SELECTED EXCERPT:
■ ■ ■ ■ ■ ■ ■

Anybody who's interested in Tarot and looking for a good introduction to the subjection could do a lot worse than to read Josephine McCarthy's book, "Tarot Skills for the 21st Century", which is available for free at her website.
posted by Ipsifendus at 1:10 PM on December 29, 2023 [5 favorites]


My first tarot reading was at a party and the reader was very experienced and sharp at reading people/situations. I am not great at that, so - something something indistinguishable from magic?

I have a couple decks now, the ritual and the art and the storytelling aspects all appeal to me. As does the variety in both artistic interpretations and written guides. I've done spreads as part of annual goal-setting (Suzannah Conway's Unravel Your Year workbook), and mostly use it as an adjunct to journaling.
posted by mersen at 1:40 PM on December 29, 2023 [2 favorites]


Any good sites to explain the difference between the deck types?
posted by St. Peepsburg at 2:00 PM on December 29, 2023 [2 favorites]


Second question (since this saves me an askme!) does anyone know of a deck, released in the 90s, that had large ish cards wish images that looked like photograph images all photoshopped together.

■ ■ ■ ■ ■ ■ ■

[Collected data records]
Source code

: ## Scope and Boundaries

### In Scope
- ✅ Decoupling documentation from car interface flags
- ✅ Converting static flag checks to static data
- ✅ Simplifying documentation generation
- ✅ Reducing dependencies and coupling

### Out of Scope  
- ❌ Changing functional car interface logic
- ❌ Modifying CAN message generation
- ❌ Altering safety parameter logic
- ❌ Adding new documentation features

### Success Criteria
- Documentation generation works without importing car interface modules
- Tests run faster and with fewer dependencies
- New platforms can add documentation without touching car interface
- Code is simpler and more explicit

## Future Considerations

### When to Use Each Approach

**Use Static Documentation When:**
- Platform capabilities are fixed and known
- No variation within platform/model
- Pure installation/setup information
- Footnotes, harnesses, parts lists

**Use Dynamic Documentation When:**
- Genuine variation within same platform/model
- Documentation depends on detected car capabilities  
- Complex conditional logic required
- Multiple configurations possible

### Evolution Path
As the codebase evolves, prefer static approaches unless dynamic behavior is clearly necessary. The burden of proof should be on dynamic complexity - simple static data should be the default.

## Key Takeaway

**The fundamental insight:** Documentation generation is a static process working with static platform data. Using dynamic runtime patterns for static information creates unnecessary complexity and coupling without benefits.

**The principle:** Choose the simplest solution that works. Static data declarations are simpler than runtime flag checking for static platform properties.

■ ■ ■ ■ ■ ■ ■

WHAT YOU NEED TO DO: Write out the stretch of the tarot thread from "posted by Ipsifendus" through "the deck types?". You won't need the records for this.

REPLY TO THE EXERCISE:
posted by Ipsifendus at 1:10 PM on December 29, 2023 [5 favorites]


My first tarot reading was at a party and the reader was very experienced and sharp at reading people/situations. I am not great at that, so - something something indistinguishable from magic?

I have a couple decks now, the ritual and the art and the storytelling aspects all appeal to me. As does the variety in both artistic interpretations and written guides. I've done spreads as part of annual goal-setting (Suzannah Conway's Unravel Your Year workbook), and mostly use it as an adjunct to journaling.
posted by mersen at 1:40 PM on December 29, 2023 [2 favorites]


Any good sites to explain the difference between the deck types?